LinuxLists.cc - [RFC PATCH v2] bridge: make it possible for packets to traverse the bridge without hitting netfilter

2015-02-23 15:26:43

Subject: [RFC PATCH v2] bridge: make it possible for packets to traverse the bridge without hitting netfilter

From: "Palik, Imre" <[email protected]>

The netfilter code is made with flexibility instead of performance in mind.
So when all we want is to pass packets between different interfaces, the
performance penalty of hitting netfilter code can be considerable, even when
all the firewalling is disabled for the bridge.

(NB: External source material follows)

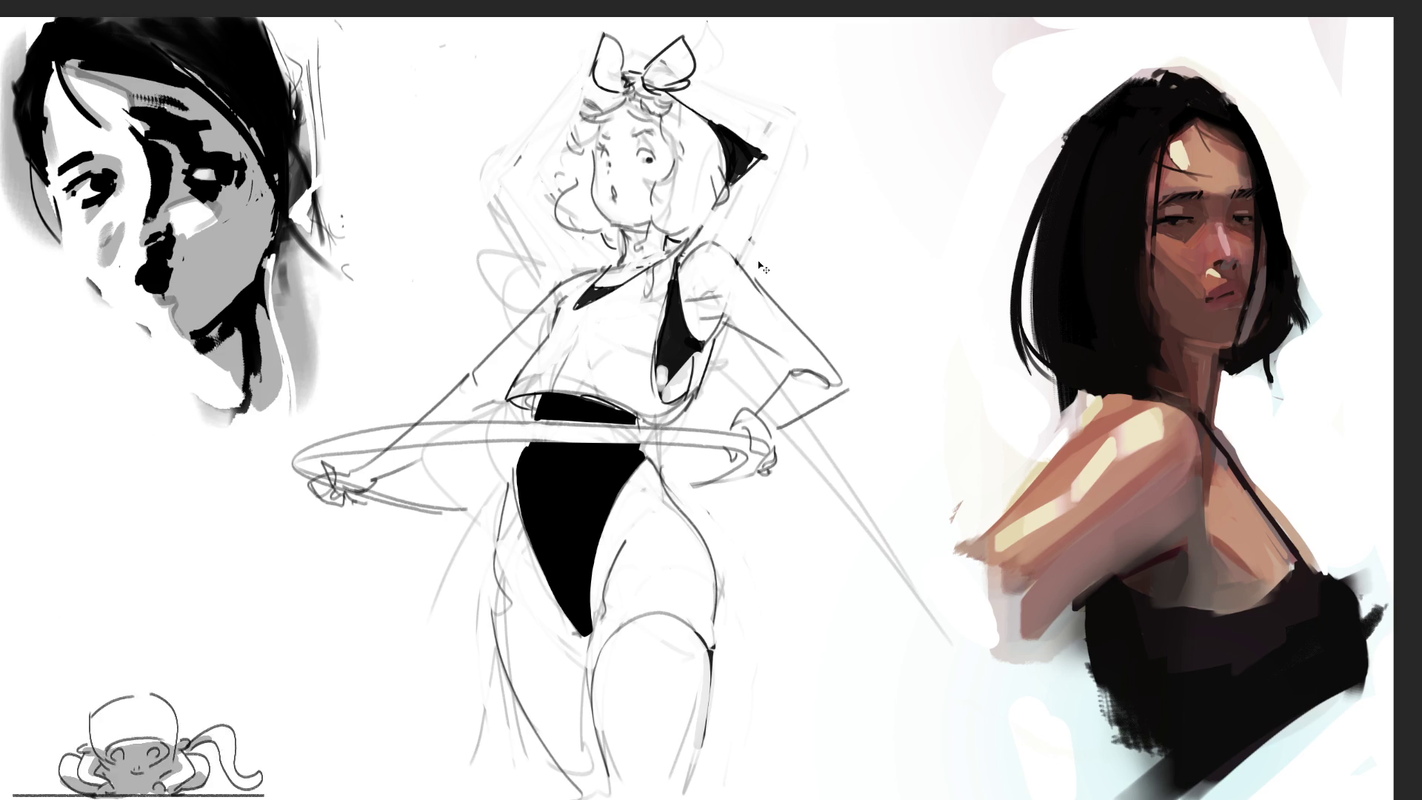
{"action": "key", "text": "ctrl+z"}
{"action": "key", "text": "ctrl+z"}
{"action": "key", "text": "ctrl+z"}
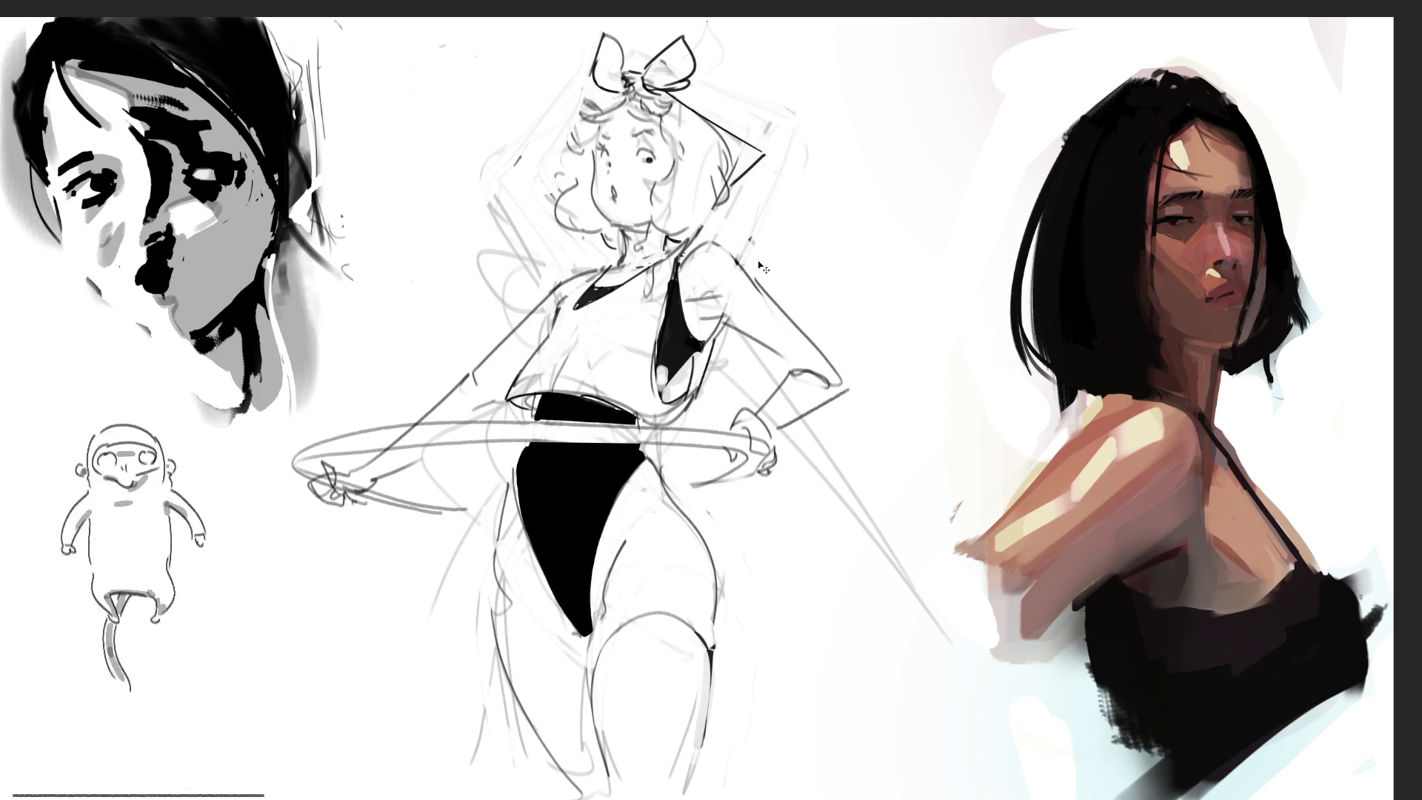
{"action": "key", "text": "ctrl+z"}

This change makes it possible to disable netfilter on a per bridge basis.
In the case interesting to us, this can lead to more than 15% speedup
compared to the case when only bridge-iptables is disabled.

Cc: Anthony Liguori <[email protected]>
Signed-off-by: Imre Palik <[email protected]>
---
net/bridge/br_device.c | 2 ++
net/bridge/br_forward.c | 23 +++++++++++++++++++++--
net/bridge/br_input.c | 4 ++--
net/bridge/br_private.h | 1 +
net/bridge/br_sysfs_br.c | 23 +++++++++++++++++++++++
5 files changed, 49 insertions(+), 4 deletions(-)

diff --git a/net/bridge/br_device.c b/net/bridge/br_device.c
index ffd379d..6fb0343 100644
--- a/net/bridge/br_device.c
+++ b/net/bridge/br_device.c
@@ -381,6 +381,8 @@ void br_dev_setup(struct net_device *dev)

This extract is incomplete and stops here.